I would appreciate hearing your recommendations/experiences with site searches that include PDF files.
I have a small site that includes PDFs and the wish is for these to be included in the search. I am thinking at adding the Google Site Search Module but the link in the documentation goes to the Google Enterprise Search. Can the custom search in the Google Webmaster tools be used instead? It would be hard to justify the cost of the Google Enterprise Search. However, the Google forums contain many posts concerning the difficulties of searching PDF files!
As Google are now charging $100 a year for the enterprise version of their search engine, I have been attempting to set up the free version to find files (pdf, docx, pptx etc). (Unfortunately, it does not appear to supply a cse_key to enable me to use your googlesitesearch module.)

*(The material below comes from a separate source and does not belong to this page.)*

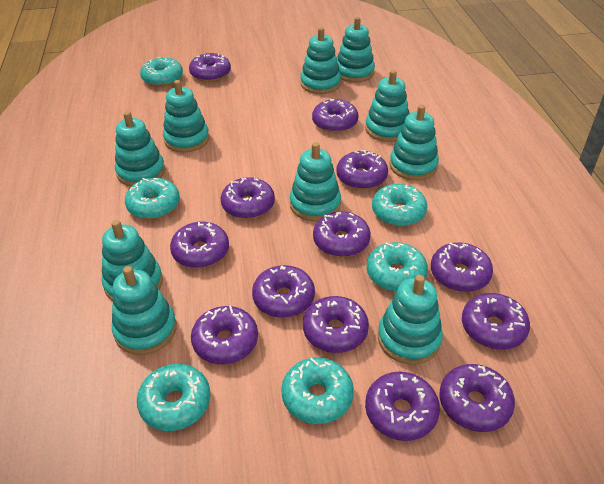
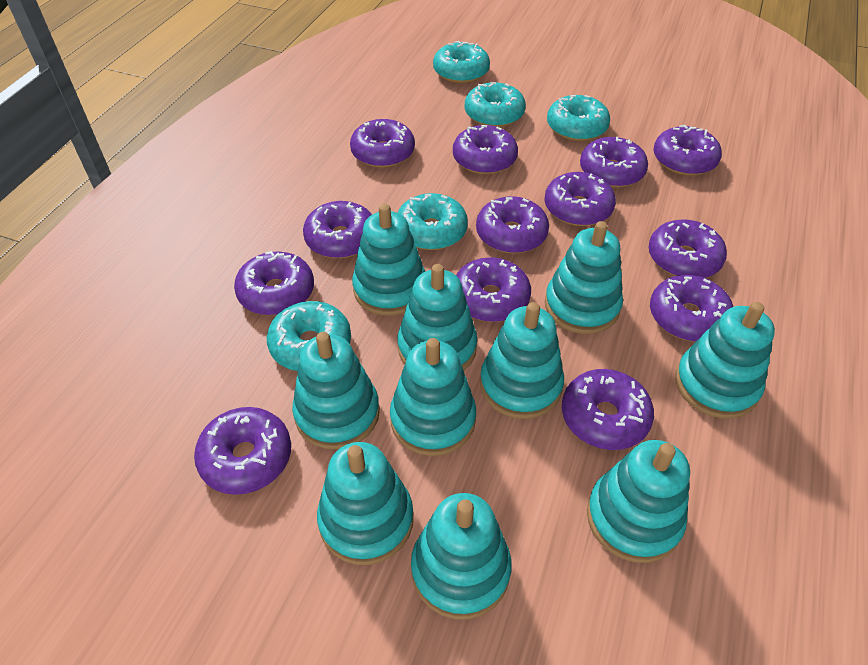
turquoise donut: [125,178,180,219] [137,364,211,431] [140,57,183,87] [281,357,354,424] [366,242,428,292] [372,184,427,226] = 6 -> [267,301,351,371] [397,193,468,250] [433,41,490,83] [465,82,526,127] [547,95,610,141] = 5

Google finds no errors in the sitemap and now appears to have indexed the site's pages. Still doesn't find any linked files though! The links are found under a members' only section but I have seen a forum post asking how to avoid such files from appearing in the search results so that should not be the problem. Also Google reports no blocked URLs.
Any ideas about what newbie mistake I must be making?
I believe that I have isolated the problem to Google search not searching the pages containing the links to documents. It is not finding non-link text on those pages. In the sitemap, the three pages have a 50% priority. I have increased their importance in the CMS but this is yet to show in the sitemap. I hope that giving Google time to reindex the site will solve the problems.